Art for money’s sake

What does the dead shark in formaldehyde tell me? The mortality of the ferocious predator? The wondrous texture of its scales?

“‘Let copulation thrive’, said King Lear
And he lived before Viagra was thought of
Such were the fruits of his wisdom
Though he was an old fool — well, sort of.”

From Arrows of Desire by Bachchoo

Please, dear reader, don’t think I am place-name-dropping if I say I have often been to Venice — sometimes to attend a film festival and a few times just to be there. There are two things I don’t like about Venice. In summer it stinks. The canals smell as ripe with sewage as the Mahim causeway in Mumbai. The gondolas are out and tourists take rides in them but doesn’t the miasma kill the romance? Enough.
My second caveat is perhaps more than unfair. I can’t stand the breed of American tourist who infests the restaurants and cafes of the floating city disturbing the peace with nonsensical views about Titian and Tintoretto.
I don’t mean anything more than that it disturbs my own peace in the restaurant or bar when there are a gaggle of such American pseuds sounding pompously off. It’s not that they contradict my opinion of Titian’s or Tintoretto’s works — I hardly have any.
Though I do pride myself on knowing something about the quality of writing of all sorts and can give most original or academically recognised critics a run for their money on literary opinions, I have been repeatedly humbled on my preferences in music and my opinions about art. This not in competition with professional critics, but with my children who feel qualified to judge my responses in either field.
The reason, dear reader, why I have chosen to impose these ramblings and personal details on you is because this afternoon I tuned in to a BBC radio programme called Desert Island Discs.
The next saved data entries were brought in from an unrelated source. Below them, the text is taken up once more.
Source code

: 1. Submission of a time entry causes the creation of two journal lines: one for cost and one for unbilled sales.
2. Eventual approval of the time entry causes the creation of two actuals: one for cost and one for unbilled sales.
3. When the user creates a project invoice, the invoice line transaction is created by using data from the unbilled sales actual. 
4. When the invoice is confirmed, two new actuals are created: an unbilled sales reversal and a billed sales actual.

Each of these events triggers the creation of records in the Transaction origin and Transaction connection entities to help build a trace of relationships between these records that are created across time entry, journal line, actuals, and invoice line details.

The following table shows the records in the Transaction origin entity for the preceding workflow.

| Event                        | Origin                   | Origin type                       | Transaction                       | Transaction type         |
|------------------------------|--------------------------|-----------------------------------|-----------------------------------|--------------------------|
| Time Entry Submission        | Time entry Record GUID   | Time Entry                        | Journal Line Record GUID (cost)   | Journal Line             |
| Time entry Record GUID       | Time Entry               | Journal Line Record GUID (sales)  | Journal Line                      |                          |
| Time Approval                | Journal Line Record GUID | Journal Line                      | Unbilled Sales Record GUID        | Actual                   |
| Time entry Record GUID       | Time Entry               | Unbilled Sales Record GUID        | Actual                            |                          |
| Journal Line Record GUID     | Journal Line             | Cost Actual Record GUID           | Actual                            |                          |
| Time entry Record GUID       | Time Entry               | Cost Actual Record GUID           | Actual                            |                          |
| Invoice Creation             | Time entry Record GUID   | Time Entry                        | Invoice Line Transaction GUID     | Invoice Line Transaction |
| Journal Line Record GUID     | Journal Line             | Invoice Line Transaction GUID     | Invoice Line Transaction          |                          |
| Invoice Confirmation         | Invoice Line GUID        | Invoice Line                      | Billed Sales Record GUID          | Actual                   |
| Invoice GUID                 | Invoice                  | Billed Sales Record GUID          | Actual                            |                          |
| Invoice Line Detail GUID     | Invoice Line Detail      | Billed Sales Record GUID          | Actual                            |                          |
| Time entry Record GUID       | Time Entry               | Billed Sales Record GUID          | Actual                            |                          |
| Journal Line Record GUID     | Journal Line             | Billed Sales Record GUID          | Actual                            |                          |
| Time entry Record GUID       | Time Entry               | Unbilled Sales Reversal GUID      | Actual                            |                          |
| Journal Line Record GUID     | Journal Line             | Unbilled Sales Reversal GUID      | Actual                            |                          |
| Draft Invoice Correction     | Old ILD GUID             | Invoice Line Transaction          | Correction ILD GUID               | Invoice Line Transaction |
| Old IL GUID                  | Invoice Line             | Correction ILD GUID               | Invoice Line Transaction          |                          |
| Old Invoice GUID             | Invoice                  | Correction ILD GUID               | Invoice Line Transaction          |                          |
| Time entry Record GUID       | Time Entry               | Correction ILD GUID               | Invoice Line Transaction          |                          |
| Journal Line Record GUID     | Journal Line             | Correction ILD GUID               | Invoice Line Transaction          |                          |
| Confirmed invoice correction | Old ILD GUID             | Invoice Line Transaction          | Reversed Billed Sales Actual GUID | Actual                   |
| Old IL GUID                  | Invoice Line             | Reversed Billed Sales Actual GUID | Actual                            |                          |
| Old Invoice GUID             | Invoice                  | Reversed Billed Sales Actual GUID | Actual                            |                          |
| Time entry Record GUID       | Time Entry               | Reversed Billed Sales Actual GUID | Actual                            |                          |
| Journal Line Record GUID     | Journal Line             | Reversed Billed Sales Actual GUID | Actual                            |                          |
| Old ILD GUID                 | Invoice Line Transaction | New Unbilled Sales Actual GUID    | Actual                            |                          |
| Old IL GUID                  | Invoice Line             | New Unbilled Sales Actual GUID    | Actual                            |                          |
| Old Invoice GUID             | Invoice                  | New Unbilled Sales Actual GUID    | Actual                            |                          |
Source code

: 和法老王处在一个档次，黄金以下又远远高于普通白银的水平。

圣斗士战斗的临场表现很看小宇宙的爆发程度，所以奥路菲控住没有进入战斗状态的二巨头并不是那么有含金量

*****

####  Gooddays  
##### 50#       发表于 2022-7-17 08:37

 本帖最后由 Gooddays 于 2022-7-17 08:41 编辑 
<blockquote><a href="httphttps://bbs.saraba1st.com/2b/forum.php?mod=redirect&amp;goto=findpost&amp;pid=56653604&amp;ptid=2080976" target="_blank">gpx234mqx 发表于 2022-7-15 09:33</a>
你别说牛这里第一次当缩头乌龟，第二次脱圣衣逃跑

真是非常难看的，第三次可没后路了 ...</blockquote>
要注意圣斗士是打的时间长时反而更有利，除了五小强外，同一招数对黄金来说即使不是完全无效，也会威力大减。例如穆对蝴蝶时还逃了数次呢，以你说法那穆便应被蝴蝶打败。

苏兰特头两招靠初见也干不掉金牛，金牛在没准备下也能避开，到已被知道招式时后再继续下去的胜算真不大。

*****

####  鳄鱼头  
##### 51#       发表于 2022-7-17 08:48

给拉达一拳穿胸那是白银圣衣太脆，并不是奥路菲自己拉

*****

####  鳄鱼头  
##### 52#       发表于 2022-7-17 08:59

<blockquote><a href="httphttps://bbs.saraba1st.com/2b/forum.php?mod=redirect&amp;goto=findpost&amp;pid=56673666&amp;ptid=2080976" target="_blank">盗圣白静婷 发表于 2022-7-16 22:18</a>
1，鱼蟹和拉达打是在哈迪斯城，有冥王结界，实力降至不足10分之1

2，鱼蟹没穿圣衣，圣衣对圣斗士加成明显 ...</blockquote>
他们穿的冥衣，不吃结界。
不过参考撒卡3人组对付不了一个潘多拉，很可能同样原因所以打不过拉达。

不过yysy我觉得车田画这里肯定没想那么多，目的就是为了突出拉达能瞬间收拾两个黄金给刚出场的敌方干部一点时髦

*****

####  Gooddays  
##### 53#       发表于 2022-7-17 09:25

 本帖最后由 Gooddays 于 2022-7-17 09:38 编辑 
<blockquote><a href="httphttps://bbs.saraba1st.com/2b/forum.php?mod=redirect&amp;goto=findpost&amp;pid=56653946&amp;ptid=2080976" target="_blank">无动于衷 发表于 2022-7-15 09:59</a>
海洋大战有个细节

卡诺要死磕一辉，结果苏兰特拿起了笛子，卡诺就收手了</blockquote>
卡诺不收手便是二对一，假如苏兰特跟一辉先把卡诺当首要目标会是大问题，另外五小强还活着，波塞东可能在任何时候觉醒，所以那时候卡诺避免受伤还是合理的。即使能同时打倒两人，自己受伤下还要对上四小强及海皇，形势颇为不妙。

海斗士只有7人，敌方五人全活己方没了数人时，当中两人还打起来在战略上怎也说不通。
This popular format features a famous person on each programme and interviews them about their lives, their work and their fame and asks them to choose six pieces of music which are for them the most memorable and around and about which they can talk about a phase or a facet of their lives.
Till the Eighties, the programme had been very exclusively “white” but I remember when a researcher from the programme, having traced me as working in television, phoned to say that their guest the following week was to be Salman Rushdie and he had chosen a Hindi song that was not in their archives and asked if I could help trace it. It was the film song “Mera joota hain japani…” and I said I had a recording of it at home and they could send a courier across to collect it.
Khair!
This week the programme featured the artist Damien Hirst. He was questioned about his work and career and at one point said, or perhaps the interviewer said, that one of his “works” had sold for a sum of some millions of pounds and the single work was therefore worth more than all the paintings in the National Gallery. (I perhaps misheard and haven’t played the programme back on my computer to check this quote.)
I have been several times to the National Gallery and admired the works in it for myriad reasons and with varied responses.
I have also seen works by Damien Hirst which strike me as being a gigantic fraud visited on a gullible world. Hirst has placed the carcass of a shark in a glass tank in some preservative chemical and called it art. The shark was not his first foray into faux taxidermy. He gained his notoriety by doing the same to a sheep. Following that triumph, the shark in the tank was commissioned, he told us, for huge sums of money by one Charles Saatchi who made his fortune as part-owner of an advertising firm which publicised and induced the public to buy everything from the produce of international capitalists to the Tory Party. He has made millions and has founded a modern art gallery in Chelsea which exhibits a very diverse, constantly changing display of “art” that Mr Saatchi has patronised and acquired.
I go there and stand and stare.
The early 20th century artists discarded or overthrew visual representation. Fair enough — cameras could do that. Art in the West became idea. Craft was steadily devalued till the West got to Marcel du Champ exhibiting a male public lavatory’s pissing bowl made in a factory. He didn’t make it, he admitted, but he “chose” it.
The viewer was expected — and this canard circulates to this day — to respect “choice” as “art”, or perhaps to value the idea the choice stimulates. What does the dead shark in formaldehyde tell me? The mortality of the ferocious predator? The wondrous texture of its scales? More than I can get from a haiku which suggests mortality? Or from an aquarium or a fishmonger’s? Worth a few million pounds?
Hirst went on to say that he had bought a house with 300 rooms and told his manager that they could spend a million pounds a year on its refurbishment. No doubt the works and the Hirst franchise, which now sells stuff online, will provide those millions.
His art sells because it has patrons. Indian art through the ages depended on the patronage of religions and rajas who paid for representation of their pieties and their conceits.
The same applies to European art where the church, royalty and aristocracy indulged their piety in, for instance, the Renaissance paintings of the lives and martyrdom of saints and in portraits of themselves and their families. In later centuries, art began to depend on the patronage of the emergent bourgeoisie and, in turn, reflected their concerns and conceits. All visual art worth the name prompts new ways of seeing. What ways of seeing does Hirst’s art give the world? His output includes a skull constructed of pure diamonds. Perhaps that is a fair indication of the concerns and conceits of those who admire and patronise his work.